(Stored items from a collection)
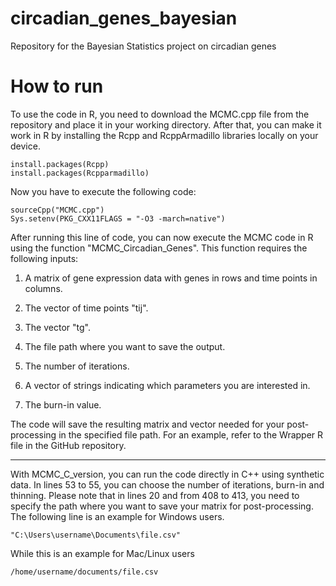 # circadian_genes_bayesian
Repository for the Bayesian Statistics project on circadian genes

# How to run

To use the code in R, you need to download the MCMC.cpp file from the repository and place it in your working directory. After that, you can make it work in R by installing the Rcpp and RcppArmadillo libraries locally on your device.
```
install.packages(Rcpp)
install.packages(Rcpparmadillo)
```
Now you have to execute the following code: 
```
sourceCpp("MCMC.cpp")
Sys.setenv(PKG_CXX11FLAGS = "-O3 -march=native")
```
After running this line of code, you can now execute the MCMC code in R using the function "MCMC_Circadian_Genes". This function requires the following inputs:

1. A matrix of gene expression data with genes in rows and time points in columns.

2. The vector of time points "tij".

3. The vector "tg".

4. The file path where you want to save the output.

5. The number of iterations.

6. A vector of strings indicating which parameters you are interested in.

7. The burn-in value.

The code will save the resulting matrix and vector needed for your post-processing in the specified file path.
For an example, refer to the Wrapper R file in the GitHub repository.

---

With MCMC_C_version, you can run the code directly in C++ using synthetic data. In lines 53 to 55, you can choose the number of iterations, burn-in and thinning. Please note that in lines 20 and from 408 to 413, you need to specify the path where you want to save your matrix for post-processing. The following line is an example for Windows users.
```
"C:\Users\username\Documents\file.csv"
```
While this is an example for Mac/Linux users
```
/home/username/documents/file.csv
```
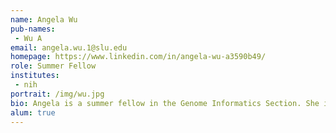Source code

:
 ```yaml
---
name: Angela Wu
pub-names:
 - Wu A
email: angela.wu.1@slu.edu
homepage: https://www.linkedin.com/in/angela-wu-a3590b49/
role: Summer Fellow
institutes:
 - nih
portrait: /img/wu.jpg
bio: Angela is a summer fellow in the Genome Informatics Section. She is currently a master’s student studying Bioinformatics & Computational Biology at Saint Louis University. Her interest is exploring and using various statistical and machine learning methods to make data more meaningful to users.
alum: true
---
```

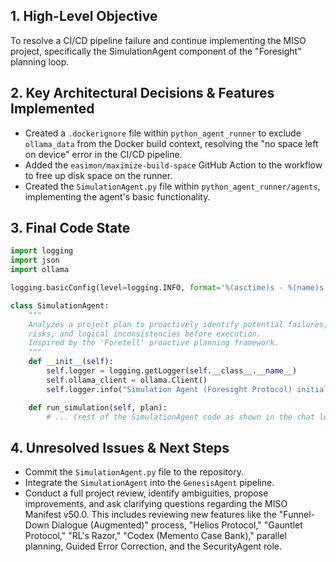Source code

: ## 1. High-Level Objective ##

To resolve a CI/CD pipeline failure and continue implementing the MISO project, specifically the SimulationAgent component of the "Foresight" planning loop.

## 2. Key Architectural Decisions & Features Implemented ##

* Created a `.dockerignore` file within `python_agent_runner` to exclude `ollama_data` from the Docker build context, resolving the "no space left on device" error in the CI/CD pipeline.
* Added the `easimon/maximize-build-space` GitHub Action to the workflow to free up disk space on the runner.
* Created the `SimulationAgent.py` file within `python_agent_runner/agents`, implementing the agent's basic functionality.

## 3. Final Code State ##

```python
import logging
import json
import ollama

logging.basicConfig(level=logging.INFO, format='%(asctime)s - %(name)s - %(levelname)s - %(message)s')

class SimulationAgent:
    """
    Analyzes a project plan to proactively identify potential failures,
    risks, and logical inconsistencies before execution.
    Inspired by the 'Foretell' proactive planning framework.
    """
    def __init__(self):
        self.logger = logging.getLogger(self.__class__.__name__)
        self.ollama_client = ollama.Client()
        self.logger.info("Simulation Agent (Foresight Protocol) initialized.")

    def run_simulation(self, plan):
        # ... (rest of the SimulationAgent code as shown in the chat log)
```

## 4. Unresolved Issues & Next Steps ##

* Commit the `SimulationAgent.py` file to the repository.
* Integrate the `SimulationAgent` into the `GenesisAgent` pipeline.
* Conduct a full project review, identify ambiguities, propose improvements, and ask clarifying questions regarding the MISO Manifest v50.0.  This includes reviewing new features like the "Funnel-Down Dialogue (Augmented)" process, "Helios Protocol," "Gauntlet Protocol," "RL's Razor,"  "Codex (Memento Case Bank),"  parallel planning, Guided Error Correction, and the SecurityAgent role.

**EXERCISE BRIEF:** Leave the pictures out and copy the rest of the data exactly.

**RESPONSE AREA:**
 # circadian_genes_bayesian
Repository for the Bayesian Statistics project on circadian genes

# How to run

To use the code in R, you need to download the MCMC.cpp file from the repository and place it in your working directory. After that, you can make it work in R by installing the Rcpp and RcppArmadillo libraries locally on your device.
```
install.packages(Rcpp)
install.packages(Rcpparmadillo)
```
Now you have to execute the following code: 
```
sourceCpp("MCMC.cpp")
Sys.setenv(PKG_CXX11FLAGS = "-O3 -march=native")
```
After running this line of code, you can now execute the MCMC code in R using the function "MCMC_Circadian_Genes". This function requires the following inputs:

1. A matrix of gene expression data with genes in rows and time points in columns.

2. The vector of time points "tij".

3. The vector "tg".

4. The file path where you want to save the output.

5. The number of iterations.

6. A vector of strings indicating which parameters you are interested in.

7. The burn-in value.

The code will save the resulting matrix and vector needed for your post-processing in the specified file path.
For an example, refer to the Wrapper R file in the GitHub repository.

---

With MCMC_C_version, you can run the code directly in C++ using synthetic data. In lines 53 to 55, you can choose the number of iterations, burn-in and thinning. Please note that in lines 20 and from 408 to 413, you need to specify the path where you want to save your matrix for post-processing. The following line is an example for Windows users.
```
"C:\Users\username\Documents\file.csv"
```
While this is an example for Mac/Linux users
```
/home/username/documents/file.csv
```
Source code

:
 ```yaml
---
name: Angela Wu
pub-names:
 - Wu A
email: angela.wu.1@slu.edu
homepage: https://www.linkedin.com/in/angela-wu-a3590b49/
role: Summer Fellow
institutes:
 - nih
portrait: /img/wu.jpg
bio: Angela is a summer fellow in the Genome Informatics Section. She is currently a master’s student studying Bioinformatics & Computational Biology at Saint Louis University. Her interest is exploring and using various statistical and machine learning methods to make data more meaningful to users.
alum: true
---
```

Source code

: ## 1. High-Level Objective ##

To resolve a CI/CD pipeline failure and continue implementing the MISO project, specifically the SimulationAgent component of the "Foresight" planning loop.

## 2. Key Architectural Decisions & Features Implemented ##

* Created a `.dockerignore` file within `python_agent_runner` to exclude `ollama_data` from the Docker build context, resolving the "no space left on device" error in the CI/CD pipeline.
* Added the `easimon/maximize-build-space` GitHub Action to the workflow to free up disk space on the runner.
* Created the `SimulationAgent.py` file within `python_agent_runner/agents`, implementing the agent's basic functionality.

## 3. Final Code State ##

```python
import logging
import json
import ollama

logging.basicConfig(level=logging.INFO, format='%(asctime)s - %(name)s - %(levelname)s - %(message)s')

class SimulationAgent:
    """
    Analyzes a project plan to proactively identify potential failures,
    risks, and logical inconsistencies before execution.
    Inspired by the 'Foretell' proactive planning framework.
    """
    def __init__(self):
        self.logger = logging.getLogger(self.__class__.__name__)
        self.ollama_client = ollama.Client()
        self.logger.info("Simulation Agent (Foresight Protocol) initialized.")

    def run_simulation(self, plan):
        # ... (rest of the SimulationAgent code as shown in the chat log)
```

## 4. Unresolved Issues & Next Steps ##

* Commit the `SimulationAgent.py` file to the repository.
* Integrate the `SimulationAgent` into the `GenesisAgent` pipeline.
* Conduct a full project review, identify ambiguities, propose improvements, and ask clarifying questions regarding the MISO Manifest v50.0.  This includes reviewing new features like the "Funnel-Down Dialogue (Augmented)" process, "Helios Protocol," "Gauntlet Protocol," "RL's Razor,"  "Codex (Memento Case Bank),"  parallel planning, Guided Error Correction, and the SecurityAgent role.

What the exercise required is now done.